I immediately resent the configuration of my luggage, which, back in Windsor, felt like a tidy, been-commuting-to-an-island-for-years set up. The curbs stick out everywhere, with dips in all of the wrong spots. Before we even leave the entryway to the building, it has already tipped over twice, sending the bags balanced on top to the ground. I re-pile them up, twice, feeling the lean of a mean wind against me, as we emerge onto Queens Quay.

Once on Queens Quay, everything is impossible. My temper is creeping up from under me, threatening my balance. I am becoming my bags. I want to throw all of my items around the street, just to help them on their way, as the wind is determined to carry them away anyhow. Each time the gusts topple my bags, I re-pile them with overdone, purposeful gestures laced with outrage.

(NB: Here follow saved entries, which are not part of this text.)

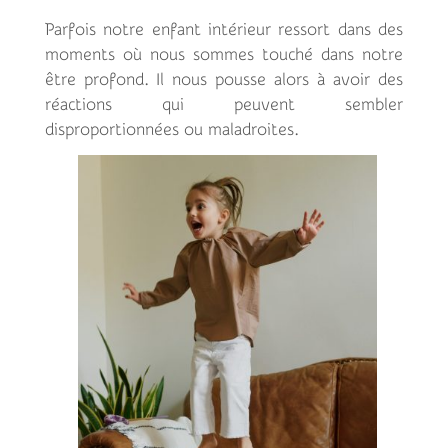
Parfois notre enfant intérieur ressort dans des
moments où nous sommes touché dans notre
être profond. Il nous pousse alors à avoir des
réactions qui peuvent sembler
disproportionnées ou maladroites.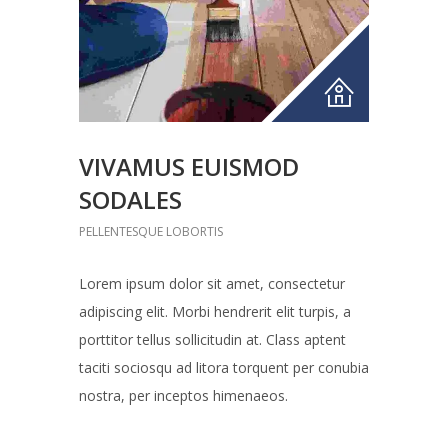
VIVAMUS EUISMOD
SODALES
PELLENTESQUE LOBORTIS
Lorem ipsum dolor sit amet, consectetur
adipiscing elit. Morbi hendrerit elit turpis, a
porttitor tellus sollicitudin at. Class aptent
taciti sociosqu ad litora torquent per conubia
nostra, per inceptos himenaeos.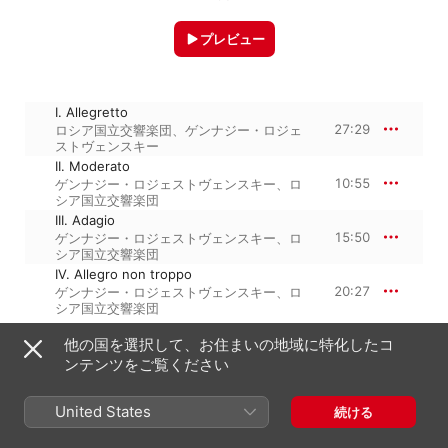
プレビュー
I. Allegretto
27:29
ロシア国立交響楽団
、
ゲンナジー・ロジェ
ストヴェンスキー
II. Moderato
10:55
ゲンナジー・ロジェストヴェンスキー
、
ロ
シア国立交響楽団
III. Adagio
15:50
ゲンナジー・ロジェストヴェンスキー
、
ロ
シア国立交響楽団
IV. Allegro non troppo
20:27
ゲンナジー・ロジェストヴェンスキー
、
ロ
シア国立交響楽団
他の国を選択して、お住まいの地域に特化したコ
ンテンツをご覧ください
1987年1月1日

4トラック、1時間 14分

℗ 1987 JSC "Firma Melodiya"
United States
続ける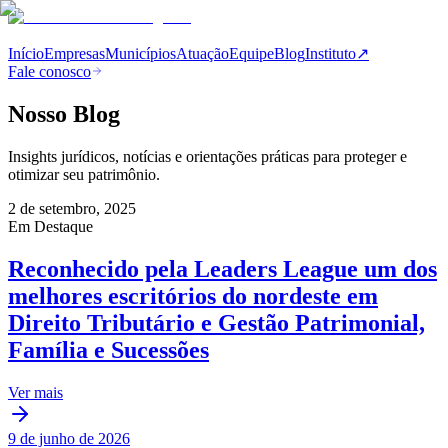
Início
Empresas
Municípios
Atuação
Equipe
Blog
Instituto
↗
Fale conosco
Nosso Blog
Insights jurídicos, notícias e orientações práticas para proteger e
otimizar seu patrimônio.
2 de setembro, 2025
Em Destaque
Reconhecido pela Leaders League um dos
melhores escritórios do nordeste em
Direito Tributário e Gestão Patrimonial,
Família e Sucessões
Ver mais
9 de junho de 2026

Andrew is slightly ahead, composed, intact, while I explode every four or five steps. His long, thin body, nestled in his old VIA Rail winter parka is curled over slightly, sheltering his face from the wind, allowing him to reach the handle of his cart. He slices it through the wind, gracefully, occasionally looking back at me, trying not to laugh, but slightly irritated too. He and his cart are managing this walk with a degree of dignity.

I remember you. I remember you. You were tall in your trench coat. Thin. You were a crow and a prince, your gold signet ring fixed onto your pinkie. It made a dent where it hit your guitar. The guitar that was custom-made for you by a man who spent his life working on the line in Detroit. It sits in the corner of our living room, beaconing. I remember you, high on acid, smoking elegantly in a booth listening to Luxury Christ. But I also remember you from before this.